• **Your task**
Make an exact copy of the entries, taking out every picture.

Saved entries:
================================

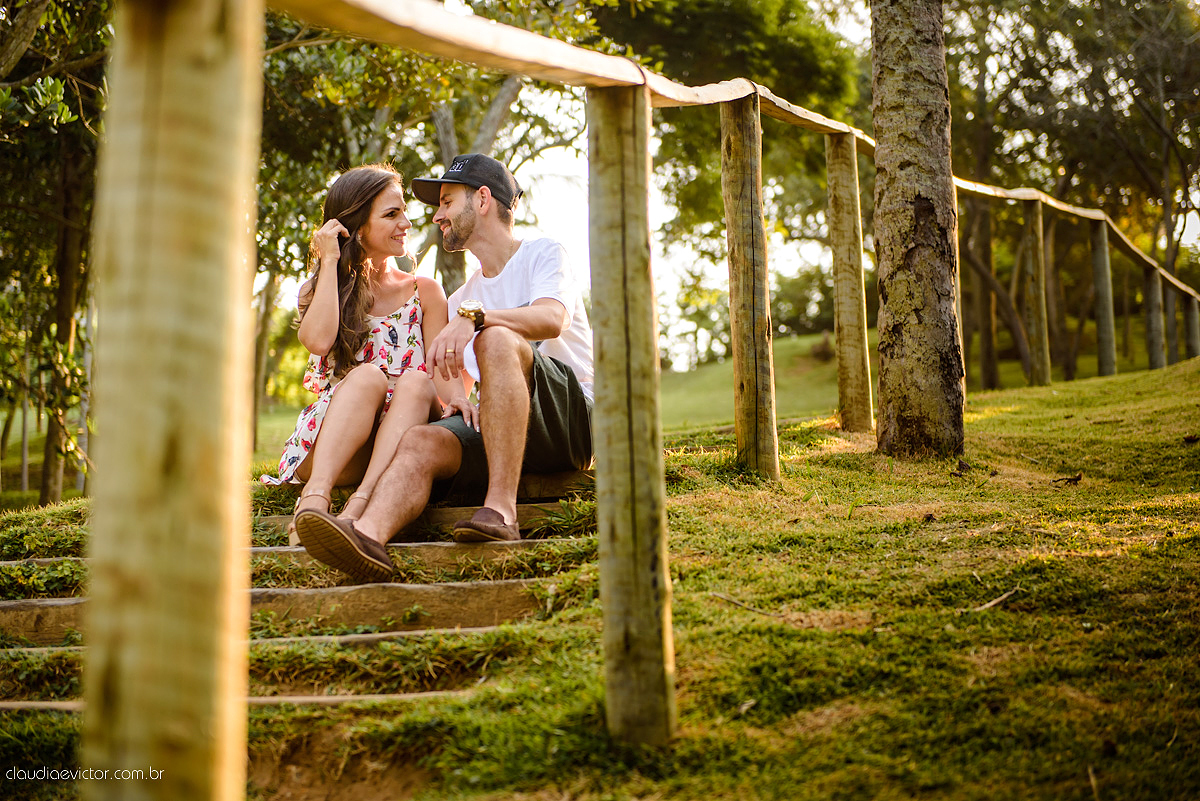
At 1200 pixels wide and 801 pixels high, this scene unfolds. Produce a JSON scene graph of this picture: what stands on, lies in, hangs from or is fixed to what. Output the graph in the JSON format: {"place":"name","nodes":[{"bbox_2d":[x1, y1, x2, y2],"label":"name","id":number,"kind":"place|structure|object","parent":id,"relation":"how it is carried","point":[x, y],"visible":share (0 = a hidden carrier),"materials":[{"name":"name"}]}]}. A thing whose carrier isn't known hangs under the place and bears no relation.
{"place":"outdoors","nodes":[
{"label":"outdoors","id":0,"kind":"place"},
{"bbox_2d":[0,336,1199,800],"label":"lawn","id":1,"kind":"structure","parent":0,"point":[1013,414],"materials":[{"name":"green"}]},
{"bbox_2d":[0,0,108,506],"label":"tree","id":2,"kind":"object","parent":1,"relation":"on","point":[29,19],"visible":0.72,"materials":[{"name":"plant"}]},
{"bbox_2d":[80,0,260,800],"label":"wooden post","id":3,"kind":"object","parent":1,"relation":"on","point":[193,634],"visible":1,"materials":[{"name":"brown wood"}]},
{"bbox_2d":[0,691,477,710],"label":"wooden step","id":4,"kind":"structure","parent":1,"relation":"on","point":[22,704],"materials":[{"name":"brown wood"}]},
{"bbox_2d":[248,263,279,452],"label":"tree","id":5,"kind":"object","parent":1,"relation":"on","point":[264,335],"visible":0.39,"materials":[{"name":"plant"}]},
{"bbox_2d":[0,474,596,711],"label":"wooden steps","id":6,"kind":"structure","parent":1,"relation":"on","point":[43,603],"materials":[{"name":"brown wood"}]},
{"bbox_2d":[264,164,467,542],"label":"woman","id":7,"kind":"object","parent":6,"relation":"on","point":[365,290],"visible":0.82},
{"bbox_2d":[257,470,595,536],"label":"wooden step","id":8,"kind":"structure","parent":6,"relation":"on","point":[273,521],"materials":[{"name":"brown wood"}]},
{"bbox_2d":[296,154,589,582],"label":"man","id":9,"kind":"object","parent":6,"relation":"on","point":[513,363],"visible":0.91},
{"bbox_2d":[253,3,596,304],"label":"tree","id":10,"kind":"object","parent":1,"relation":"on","point":[480,134],"visible":0.42,"materials":[{"name":"green plant"}]},
{"bbox_2d":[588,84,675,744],"label":"wooden post","id":11,"kind":"object","parent":1,"relation":"on","point":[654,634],"visible":0.99,"materials":[{"name":"brown wood"}]},
{"bbox_2d":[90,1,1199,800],"label":"wooden fence","id":12,"kind":"object","parent":1,"relation":"on","point":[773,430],"visible":0.92,"materials":[{"name":"brown wood"}]},
{"bbox_2d":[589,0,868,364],"label":"tree","id":13,"kind":"object","parent":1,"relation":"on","point":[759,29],"visible":0.55,"materials":[{"name":"green plant"}]},
{"bbox_2d":[709,592,773,614],"label":"stick","id":14,"kind":"object","parent":1,"relation":"on","point":[719,596],"visible":0.95,"materials":[{"name":"brown wood"}]},
{"bbox_2d":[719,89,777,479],"label":"wooden post","id":15,"kind":"object","parent":1,"relation":"on","point":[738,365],"visible":0.99,"materials":[{"name":"brown wood"}]},
{"bbox_2d":[825,129,871,432],"label":"wooden post","id":16,"kind":"object","parent":1,"relation":"on","point":[846,314],"visible":0.98,"materials":[{"name":"brown wood"}]},
{"bbox_2d":[870,0,965,461],"label":"tree trunk","id":17,"kind":"object","parent":1,"relation":"on","point":[917,339],"visible":0.98,"materials":[{"name":"brown wood"}]},
{"bbox_2d":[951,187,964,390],"label":"wooden post","id":18,"kind":"object","parent":1,"relation":"on","point":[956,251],"visible":0.29,"materials":[{"name":"brown wood"}]},
{"bbox_2d":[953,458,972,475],"label":"dry leaf","id":19,"kind":"object","parent":1,"relation":"on","point":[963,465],"visible":0.96,"materials":[{"name":"brown"}]},
{"bbox_2d":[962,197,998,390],"label":"tree","id":20,"kind":"object","parent":1,"relation":"on","point":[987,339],"visible":0.5,"materials":[{"name":"brown plant"}]},
{"bbox_2d":[971,587,1018,611],"label":"stick","id":21,"kind":"object","parent":1,"relation":"on","point":[992,603],"visible":0.92,"materials":[{"name":"brown wood"}]},
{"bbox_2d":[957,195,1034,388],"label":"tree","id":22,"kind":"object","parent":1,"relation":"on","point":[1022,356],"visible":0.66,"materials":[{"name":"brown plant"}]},
{"bbox_2d":[1020,198,1049,386],"label":"wooden post","id":23,"kind":"object","parent":1,"relation":"on","point":[1034,300],"visible":0.99,"materials":[{"name":"brown wood"}]},
{"bbox_2d":[1051,472,1082,485],"label":"dry leaf","id":24,"kind":"object","parent":1,"relation":"on","point":[1069,479],"visible":0.97,"materials":[{"name":"brown"}]},
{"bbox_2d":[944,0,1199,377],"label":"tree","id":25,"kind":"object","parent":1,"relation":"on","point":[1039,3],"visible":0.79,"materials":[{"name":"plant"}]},
{"bbox_2d":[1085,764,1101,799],"label":"stick","id":26,"kind":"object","parent":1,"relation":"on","point":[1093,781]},
{"bbox_2d":[1090,217,1116,376],"label":"wooden post","id":27,"kind":"object","parent":1,"relation":"on","point":[1100,267],"visible":0.95,"materials":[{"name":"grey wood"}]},
{"bbox_2d":[1143,263,1164,370],"label":"wooden post","id":28,"kind":"object","parent":1,"relation":"on","point":[1154,351],"visible":0.88,"materials":[{"name":"brown wood"}]},
{"bbox_2d":[1159,277,1175,364],"label":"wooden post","id":29,"kind":"object","parent":1,"relation":"on","point":[1168,344],"visible":0.69,"materials":[{"name":"brown wood"}]},
{"bbox_2d":[1182,291,1199,358],"label":"wooden post","id":30,"kind":"object","parent":1,"relation":"on","point":[1194,316],"visible":0.81,"materials":[{"name":"brown wood"}]},
{"bbox_2d":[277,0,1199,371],"label":"sky","id":31,"kind":"structure","parent":0,"point":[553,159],"materials":[{"name":"white"}]}
]}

================================

• **Response area**
At 1200 pixels wide and 801 pixels high, this scene unfolds. Produce a JSON scene graph of this picture: what stands on, lies in, hangs from or is fixed to what. Output the graph in the JSON format: {"place":"name","nodes":[{"bbox_2d":[x1, y1, x2, y2],"label":"name","id":number,"kind":"place|structure|object","parent":id,"relation":"how it is carried","point":[x, y],"visible":share (0 = a hidden carrier),"materials":[{"name":"name"}]}]}. A thing whose carrier isn't known hangs under the place and bears no relation.
{"place":"outdoors","nodes":[
{"label":"outdoors","id":0,"kind":"place"},
{"bbox_2d":[0,336,1199,800],"label":"lawn","id":1,"kind":"structure","parent":0,"point":[1013,414],"materials":[{"name":"green"}]},
{"bbox_2d":[0,0,108,506],"label":"tree","id":2,"kind":"object","parent":1,"relation":"on","point":[29,19],"visible":0.72,"materials":[{"name":"plant"}]},
{"bbox_2d":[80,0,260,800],"label":"wooden post","id":3,"kind":"object","parent":1,"relation":"on","point":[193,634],"visible":1,"materials":[{"name":"brown wood"}]},
{"bbox_2d":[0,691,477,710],"label":"wooden step","id":4,"kind":"structure","parent":1,"relation":"on","point":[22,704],"materials":[{"name":"brown wood"}]},
{"bbox_2d":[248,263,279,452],"label":"tree","id":5,"kind":"object","parent":1,"relation":"on","point":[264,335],"visible":0.39,"materials":[{"name":"plant"}]},
{"bbox_2d":[0,474,596,711],"label":"wooden steps","id":6,"kind":"structure","parent":1,"relation":"on","point":[43,603],"materials":[{"name":"brown wood"}]},
{"bbox_2d":[264,164,467,542],"label":"woman","id":7,"kind":"object","parent":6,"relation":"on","point":[365,290],"visible":0.82},
{"bbox_2d":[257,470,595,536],"label":"wooden step","id":8,"kind":"structure","parent":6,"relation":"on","point":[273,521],"materials":[{"name":"brown wood"}]},
{"bbox_2d":[296,154,589,582],"label":"man","id":9,"kind":"object","parent":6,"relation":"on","point":[513,363],"visible":0.91},
{"bbox_2d":[253,3,596,304],"label":"tree","id":10,"kind":"object","parent":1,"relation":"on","point":[480,134],"visible":0.42,"materials":[{"name":"green plant"}]},
{"bbox_2d":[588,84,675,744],"label":"wooden post","id":11,"kind":"object","parent":1,"relation":"on","point":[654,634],"visible":0.99,"materials":[{"name":"brown wood"}]},
{"bbox_2d":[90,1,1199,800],"label":"wooden fence","id":12,"kind":"object","parent":1,"relation":"on","point":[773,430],"visible":0.92,"materials":[{"name":"brown wood"}]},
{"bbox_2d":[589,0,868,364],"label":"tree","id":13,"kind":"object","parent":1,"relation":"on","point":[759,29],"visible":0.55,"materials":[{"name":"green plant"}]},
{"bbox_2d":[709,592,773,614],"label":"stick","id":14,"kind":"object","parent":1,"relation":"on","point":[719,596],"visible":0.95,"materials":[{"name":"brown wood"}]},
{"bbox_2d":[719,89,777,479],"label":"wooden post","id":15,"kind":"object","parent":1,"relation":"on","point":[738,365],"visible":0.99,"materials":[{"name":"brown wood"}]},
{"bbox_2d":[825,129,871,432],"label":"wooden post","id":16,"kind":"object","parent":1,"relation":"on","point":[846,314],"visible":0.98,"materials":[{"name":"brown wood"}]},
{"bbox_2d":[870,0,965,461],"label":"tree trunk","id":17,"kind":"object","parent":1,"relation":"on","point":[917,339],"visible":0.98,"materials":[{"name":"brown wood"}]},
{"bbox_2d":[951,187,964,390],"label":"wooden post","id":18,"kind":"object","parent":1,"relation":"on","point":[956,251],"visible":0.29,"materials":[{"name":"brown wood"}]},
{"bbox_2d":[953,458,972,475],"label":"dry leaf","id":19,"kind":"object","parent":1,"relation":"on","point":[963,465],"visible":0.96,"materials":[{"name":"brown"}]},
{"bbox_2d":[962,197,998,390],"label":"tree","id":20,"kind":"object","parent":1,"relation":"on","point":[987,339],"visible":0.5,"materials":[{"name":"brown plant"}]},
{"bbox_2d":[971,587,1018,611],"label":"stick","id":21,"kind":"object","parent":1,"relation":"on","point":[992,603],"visible":0.92,"materials":[{"name":"brown wood"}]},
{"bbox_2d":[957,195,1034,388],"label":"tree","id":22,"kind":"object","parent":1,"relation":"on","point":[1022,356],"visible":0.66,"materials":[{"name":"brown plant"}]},
{"bbox_2d":[1020,198,1049,386],"label":"wooden post","id":23,"kind":"object","parent":1,"relation":"on","point":[1034,300],"visible":0.99,"materials":[{"name":"brown wood"}]},
{"bbox_2d":[1051,472,1082,485],"label":"dry leaf","id":24,"kind":"object","parent":1,"relation":"on","point":[1069,479],"visible":0.97,"materials":[{"name":"brown"}]},
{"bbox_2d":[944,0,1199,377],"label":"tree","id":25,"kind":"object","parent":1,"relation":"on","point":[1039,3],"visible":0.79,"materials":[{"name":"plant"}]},
{"bbox_2d":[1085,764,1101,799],"label":"stick","id":26,"kind":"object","parent":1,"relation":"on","point":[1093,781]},
{"bbox_2d":[1090,217,1116,376],"label":"wooden post","id":27,"kind":"object","parent":1,"relation":"on","point":[1100,267],"visible":0.95,"materials":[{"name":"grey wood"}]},
{"bbox_2d":[1143,263,1164,370],"label":"wooden post","id":28,"kind":"object","parent":1,"relation":"on","point":[1154,351],"visible":0.88,"materials":[{"name":"brown wood"}]},
{"bbox_2d":[1159,277,1175,364],"label":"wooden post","id":29,"kind":"object","parent":1,"relation":"on","point":[1168,344],"visible":0.69,"materials":[{"name":"brown wood"}]},
{"bbox_2d":[1182,291,1199,358],"label":"wooden post","id":30,"kind":"object","parent":1,"relation":"on","point":[1194,316],"visible":0.81,"materials":[{"name":"brown wood"}]},
{"bbox_2d":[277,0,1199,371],"label":"sky","id":31,"kind":"structure","parent":0,"point":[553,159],"materials":[{"name":"white"}]}
]}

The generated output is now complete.